Introduction / Context:
Atoms can join together through different types of chemical bonds depending on how they share or transfer electrons. One very important class of bond involves one atom losing electrons and another atom gaining those electrons, resulting in oppositely charged ions that attract each other. This question asks you to name the type of bond that is formed predominantly by the transfer of electrons between atoms, a foundational concept in chemical bonding and ionic compounds.


Given Data / Assumptions:

  • The bond described involves transfer, not sharing, of electrons.
  • One atom becomes positively charged and the other becomes negatively charged.
  • Options include ionic, covalent, co-ordinate, hydrogen, and metallic bonds.
  • We assume standard definitions from introductory chemistry.


Concept / Approach:
When an atom of a metal with low ionisation energy transfers an electron to a non metal atom with high electron affinity, a cation and an anion are formed. The electrostatic attraction between these oppositely charged ions constitutes an ionic bond. In contrast, covalent bonds involve sharing electron pairs between atoms, co-ordinate bonds involve a shared pair donated entirely by one atom, hydrogen bonds are weak intermolecular attractions, and metallic bonds involve a lattice of positive ions in a sea of delocalised electrons. Therefore, the bond formed mainly by transfer of electrons is called an ionic bond.


Step-by-Step Solution:
Step 1: Identify key words in the question, such as "transfer of electrons" and "between atoms of the elements". Step 2: Recall that in ionic bonding, one atom loses electrons to become a cation and another gains electrons to become an anion. Step 3: Recognise that the resulting electrostatic attraction between these oppositely charged ions is what we call an ionic bond. Step 4: Contrast this with covalent bonding, where electrons are shared rather than completely transferred. Step 5: Note that co-ordinate, hydrogen, and metallic bonds all involve different mechanisms and do not fit the simple transfer description given in the question.

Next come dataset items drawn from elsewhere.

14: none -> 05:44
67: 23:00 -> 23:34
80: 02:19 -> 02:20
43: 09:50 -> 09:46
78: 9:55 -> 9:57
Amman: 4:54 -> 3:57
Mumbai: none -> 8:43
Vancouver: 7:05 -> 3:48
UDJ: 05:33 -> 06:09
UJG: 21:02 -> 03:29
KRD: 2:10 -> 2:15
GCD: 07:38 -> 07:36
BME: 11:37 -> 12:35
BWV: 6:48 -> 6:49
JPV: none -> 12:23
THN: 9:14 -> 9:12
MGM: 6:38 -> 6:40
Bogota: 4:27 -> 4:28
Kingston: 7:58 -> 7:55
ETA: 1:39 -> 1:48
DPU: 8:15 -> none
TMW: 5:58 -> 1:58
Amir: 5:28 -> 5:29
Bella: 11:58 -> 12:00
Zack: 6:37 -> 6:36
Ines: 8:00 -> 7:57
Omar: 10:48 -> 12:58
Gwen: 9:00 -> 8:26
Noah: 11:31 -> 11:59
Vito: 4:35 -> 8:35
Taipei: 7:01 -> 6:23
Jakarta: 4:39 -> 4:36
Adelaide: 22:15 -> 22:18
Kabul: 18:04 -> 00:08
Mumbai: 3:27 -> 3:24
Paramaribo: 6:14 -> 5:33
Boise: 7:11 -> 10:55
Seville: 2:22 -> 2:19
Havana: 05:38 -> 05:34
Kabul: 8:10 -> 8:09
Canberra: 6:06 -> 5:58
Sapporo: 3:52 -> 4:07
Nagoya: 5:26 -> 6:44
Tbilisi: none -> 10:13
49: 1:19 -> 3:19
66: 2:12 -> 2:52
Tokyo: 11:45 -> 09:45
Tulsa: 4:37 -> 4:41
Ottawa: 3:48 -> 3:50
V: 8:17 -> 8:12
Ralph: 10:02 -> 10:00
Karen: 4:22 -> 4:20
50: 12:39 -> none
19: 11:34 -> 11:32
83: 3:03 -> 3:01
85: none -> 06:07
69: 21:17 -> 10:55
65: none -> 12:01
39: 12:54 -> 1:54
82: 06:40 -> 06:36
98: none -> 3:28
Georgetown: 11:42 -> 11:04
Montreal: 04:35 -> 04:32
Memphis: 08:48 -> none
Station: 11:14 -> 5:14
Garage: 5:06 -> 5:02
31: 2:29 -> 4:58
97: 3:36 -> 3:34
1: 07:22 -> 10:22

Verification / Alternative check:
Take a common example such as sodium chloride. A sodium atom loses one electron to form Na plus, and a chlorine atom gains one electron to form Cl minus. The bond between Na plus and Cl minus is purely electrostatic and is described as ionic. The process clearly involves electron transfer rather than sharing. By contrast, in a chlorine molecule Cl2, each atom shares one electron pair in a covalent bond. In ammonia, nitrogen shares electrons with hydrogen in covalent bonds. None of these examples contradict the definition that transfer of electrons leads to ionic bonding.


Why Other Options Are Wrong:
A covalent bond is formed by sharing of electron pairs between atoms, so it does not involve complete transfer. A co-ordinate bond is a special case of covalent bond where one atom donates both electrons in the shared pair, but again the electrons are shared, not fully transferred. A hydrogen bond is a weak attraction between a hydrogen atom already covalently bonded to an electronegative atom and another electronegative atom nearby; it is not a primary electron transfer bond. A metallic bond is the attraction between metal cations and a sea of delocalised electrons in a metal lattice. None of these fit the phrase "formed by transfer of electrons" as precisely as an ionic bond.


Common Pitfalls:
Students sometimes confuse ionic and covalent bonds because both involve valence electrons and can appear together in complex compounds. Another mistake is to think that co-ordinate bonding is somehow more "ionic" because one atom donates electrons, but it is still a shared pair. To avoid confusion, remember the key distinction: in ionic bonding, electrons are completely transferred, creating ions; in covalent and co-ordinate bonding, electrons are shared. Focus on the word "transfer" in the question to quickly identify the bond as ionic.


Final Answer:
A bond formed mainly by transfer of electrons from one atom to another is called an ionic bond.